Predict on a batch of two samples at once.

TensorFlow

import tensorflow as tf
model = tf.keras.models.load_model('saved_model')

import numpy as np
batch_data = np.array([[5.1, 3.5, 1.4, 0.2], [6.2, 3.4, 5.4, 2.3]])
preds = model.predict(batch_data)
print(preds)

Sample Model

This program trains a small model on dummy data, saves it, loads it back, and makes a prediction on new data.

TensorFlow

import tensorflow as tf
import numpy as np

# Create and train a simple model
from tensorflow.keras.models import Sequential
from tensorflow.keras.layers import Dense

model = Sequential([
    Dense(10, activation='relu', input_shape=(4,)),
    Dense(3, activation='softmax')
])

model.compile(optimizer='adam', loss='sparse_categorical_crossentropy', metrics=['accuracy'])

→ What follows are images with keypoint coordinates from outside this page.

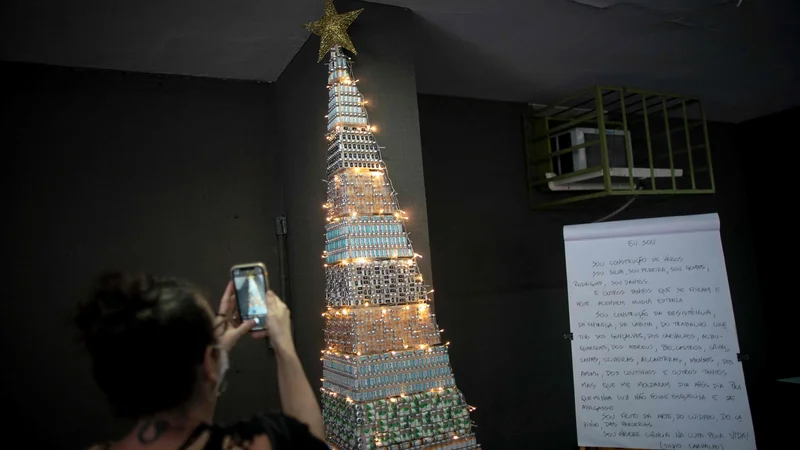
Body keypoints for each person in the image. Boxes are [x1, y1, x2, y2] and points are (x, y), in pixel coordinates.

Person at [76, 272, 328, 450]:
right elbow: (310, 442)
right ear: (209, 361)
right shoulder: (262, 442)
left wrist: (213, 358)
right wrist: (284, 347)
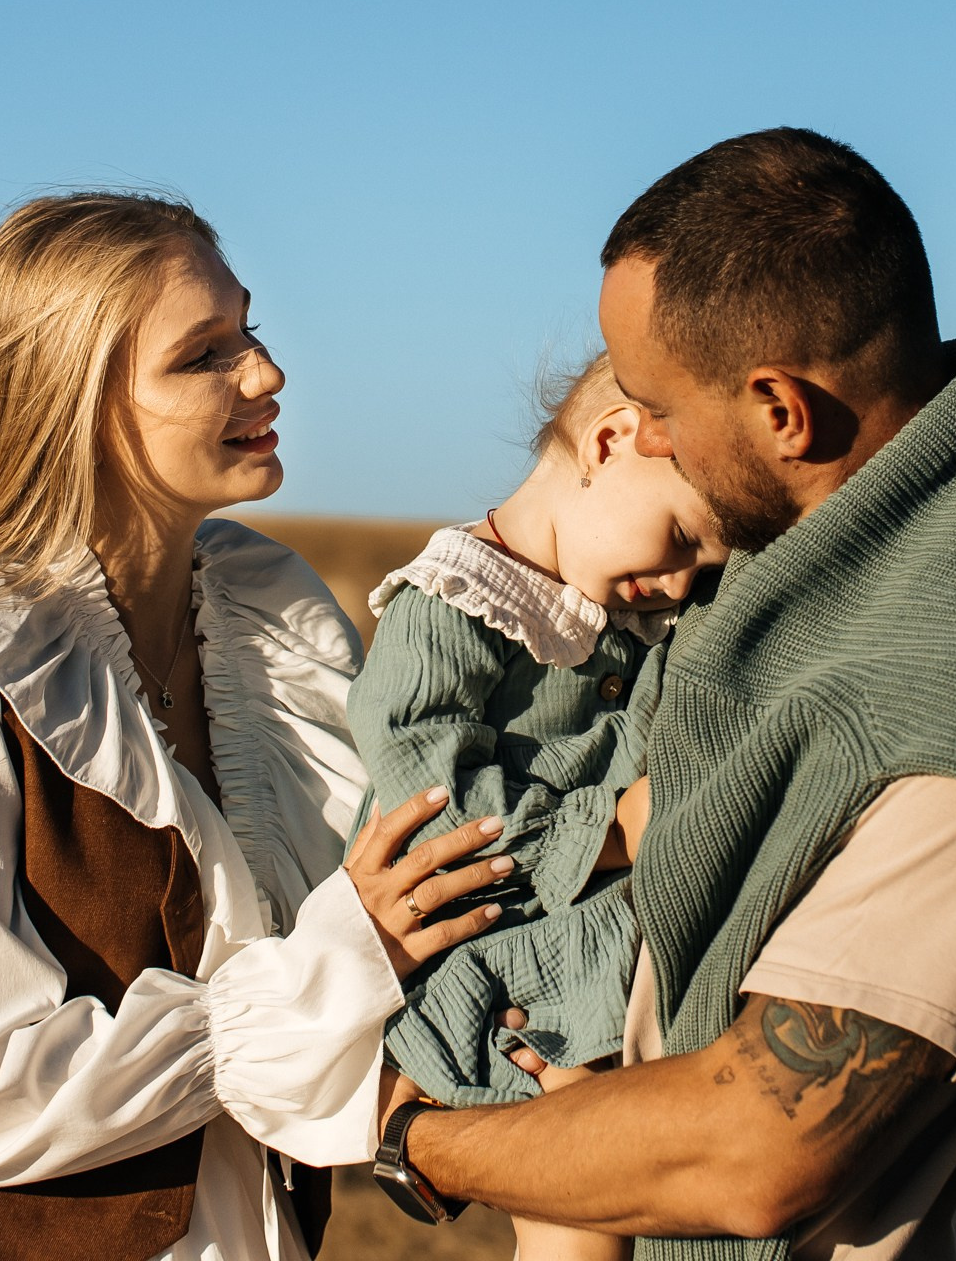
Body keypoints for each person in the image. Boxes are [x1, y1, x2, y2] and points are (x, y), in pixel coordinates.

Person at [368, 130, 956, 1261]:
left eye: (658, 406)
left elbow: (755, 1150)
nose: (635, 435)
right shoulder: (800, 556)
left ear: (782, 412)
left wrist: (419, 1139)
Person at [0, 191, 513, 1261]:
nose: (265, 374)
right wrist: (323, 973)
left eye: (250, 331)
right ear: (75, 402)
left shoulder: (274, 620)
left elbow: (368, 934)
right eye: (203, 355)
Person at [347, 351, 729, 1261]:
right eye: (681, 537)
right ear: (608, 442)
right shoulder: (451, 607)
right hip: (494, 962)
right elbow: (436, 814)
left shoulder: (635, 625)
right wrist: (612, 831)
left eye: (705, 566)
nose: (679, 584)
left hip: (596, 953)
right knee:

# Dummy data: 5 samples, 4 features each
x_train = np.array([
    [5.1, 3.5, 1.4, 0.2],
    [6.2, 3.4, 5.4, 2.3],
    [5.9, 3.0, 4.2, 1.5],
    [6.9, 3.1, 5.1, 2.3],
    [5.5, 2.3, 4.0, 1.3]
])

# Labels for 3 classes
y_train = np.array([0, 2, 1, 2, 1])

# Train briefly
model.fit(x_train, y_train, epochs=3, verbose=1)

# Save the model
model.save('my_simple_model')

# Load the model
loaded_model = tf.keras.models.load_model('my_simple_model')

# New data for inference
x_new = np.array([[6.0, 3.0, 4.8, 1.8]])

# Predict
predictions = loaded_model.predict(x_new)
print('Predictions:', predictions)

# Show predicted class
predicted_class = predictions.argmax(axis=1)
print('Predicted class:', predicted_class[0])

OutputSuccess

Important Notes

Make sure the input data shape matches the model's input shape exactly.

Loading a model restores its architecture, weights, and optimizer state.

Inference is usually done with model.predict() which returns probabilities or outputs.

Summary

Load saved models with tf.keras.models.load_model().

Use model.predict() to get predictions on new data.

Ensure input data shape matches what the model expects.